OSU-NLP-Group/TravelPlanner

[question] testset evaluation submission

yananchen1989 opened this issue · 3 comments

hi authors.

i see that in https://huggingface.co/spaces/osunlp/TravelPlannerLeaderboard
Format of Submission:
{"idx":0,"query":"Natural Language Query","plan":[{"day": 1, "current_city": "from [City A] to [City B]", "transportation": "Flight Number: XXX, from A to B", "breakfast": "Name, City", "attraction": "Name, City;Name, City;...;Name, City;", "lunch": "Name, City", "dinner": "Name, City", "accommodation": "Name, City"}, {"day": 2, "current_city": "City B", "transportation": "-", "breakfast": "Name, City", "attraction": "Name, City;Name, City;", "lunch": "Name, City", "dinner": "Name, City", "accommodation": "Name, City"}, ...]} where in the plan, there are "day". however, I see that in https://github.com/OSU-NLP-Group/TravelPlanner/blob/main/evaluation/eval.py#L88, the key should be "days" ?
I also see in https://github.com/OSU-NLP-Group/TravelPlanner/blob/main/postprocess/openai_request.py , in the json format, they are "days" instead of "day".

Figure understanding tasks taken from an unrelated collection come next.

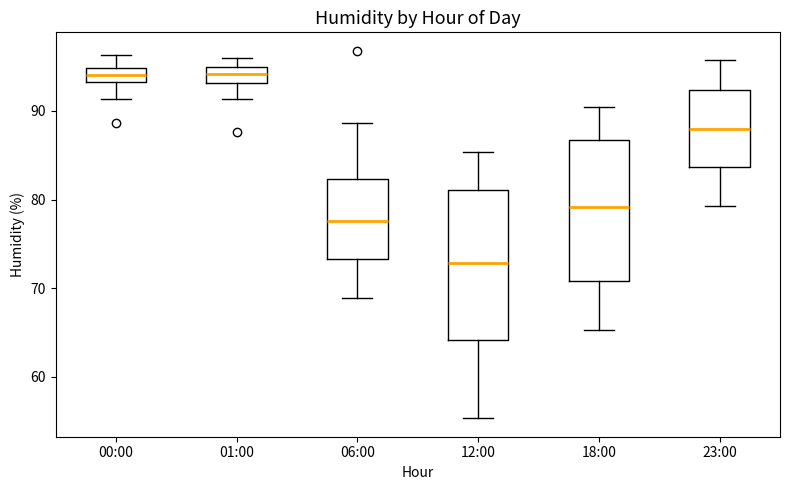

Reading left to right, read every box against the y-axis: the position of its median line, the range the box covers, and the ends of its whiskers. The values are not printed on the chart, so give them approximately, as read against the axis.

00:00: median 94, box 93 to 95, whiskers 91 to 96
01:00: median 94, box 93 to 95, whiskers 91 to 96
06:00: median 78, box 73 to 82, whiskers 69 to 89
12:00: median 73, box 64 to 81, whiskers 55 to 85
18:00: median 79, box 71 to 87, whiskers 65 to 91
23:00: median 88, box 84 to 92, whiskers 79 to 96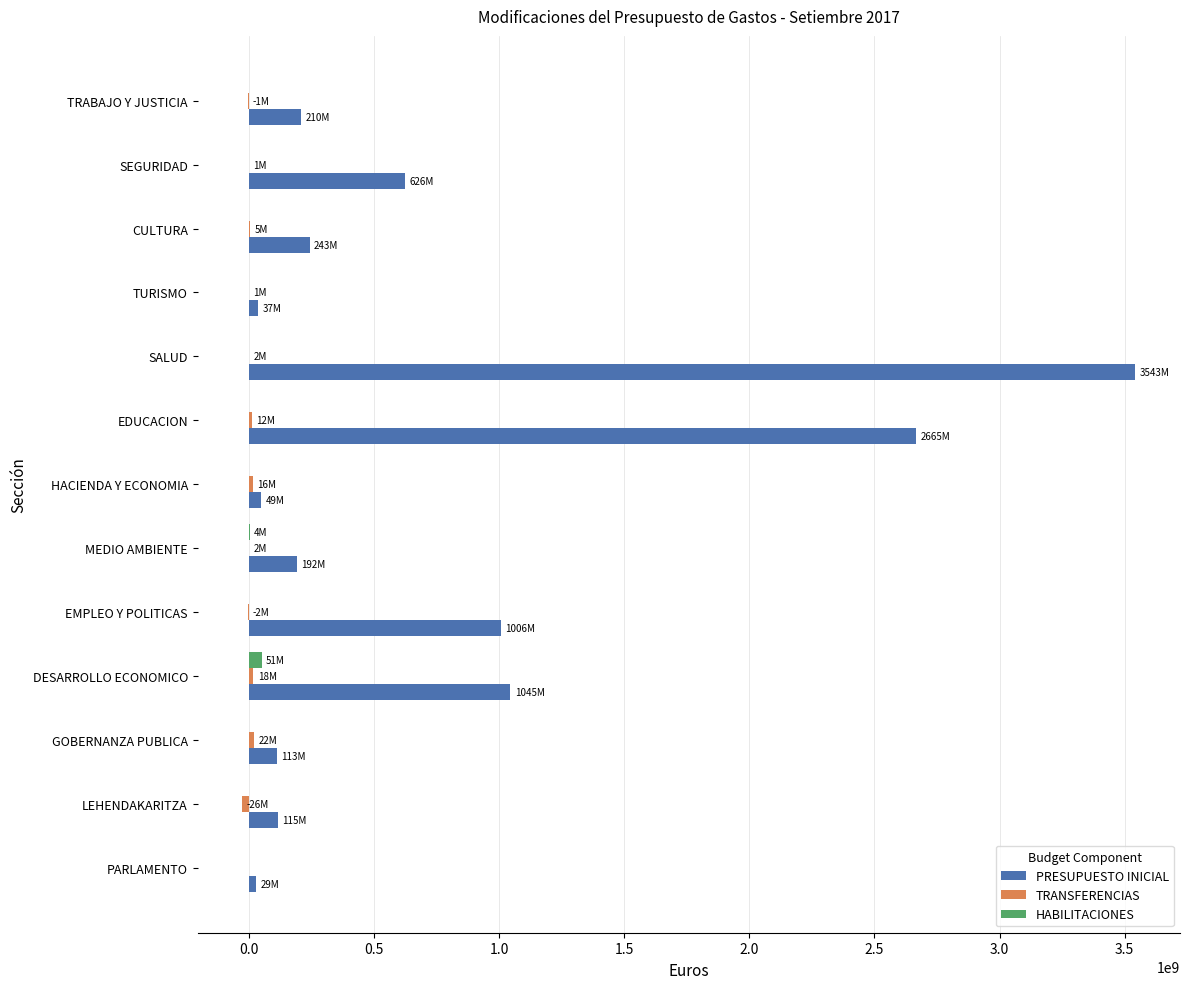

The value of PRESUPUESTO INICIAL at SALUD is 1018205140.5. True or false?

False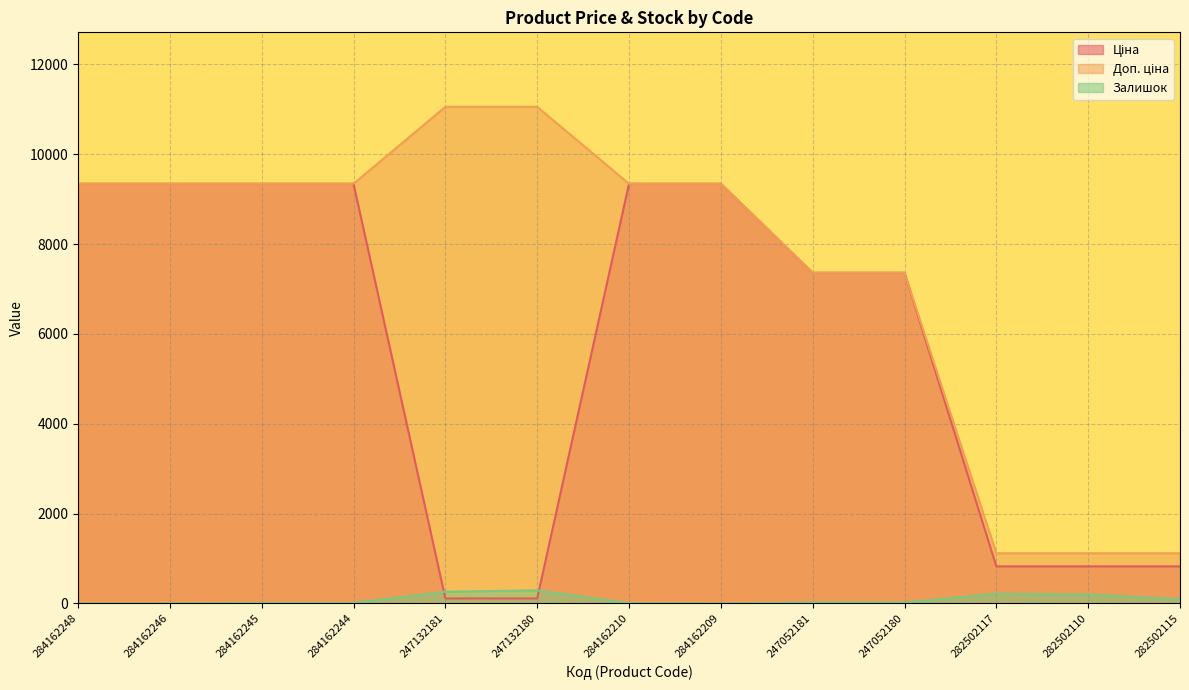

How many data points in Залишок are above 20?

6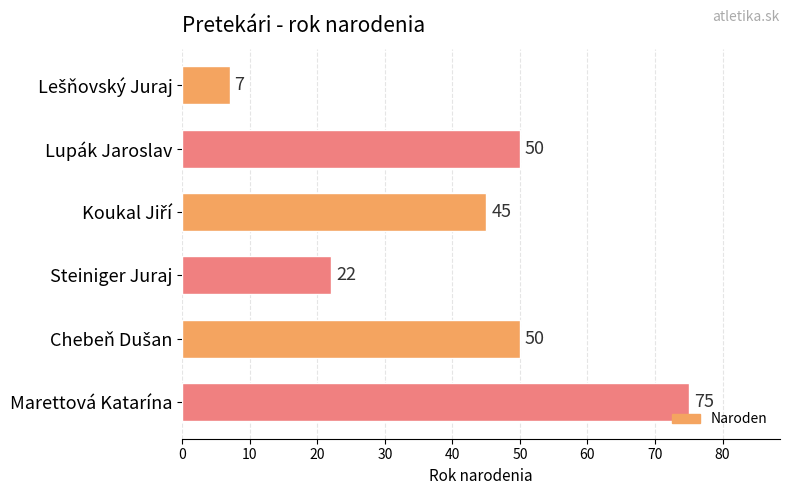

How many values are below 50?

3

May I know does this affect anything about evaluation ?
please advise. thanks.

besides, does the leaderboard support submission testing ? I mean just uploading several lines (rather than 1000) to have a format check. Also, does it support shuffled order ?

Hi Yanan,

It would not affect the evaluation since 'day' or 'days' is only used as an index.

Sorry, we still do not support the partial set test or shuffled order test. Maybe we will support these in the future, but now we have too much todo.

thanks a lot.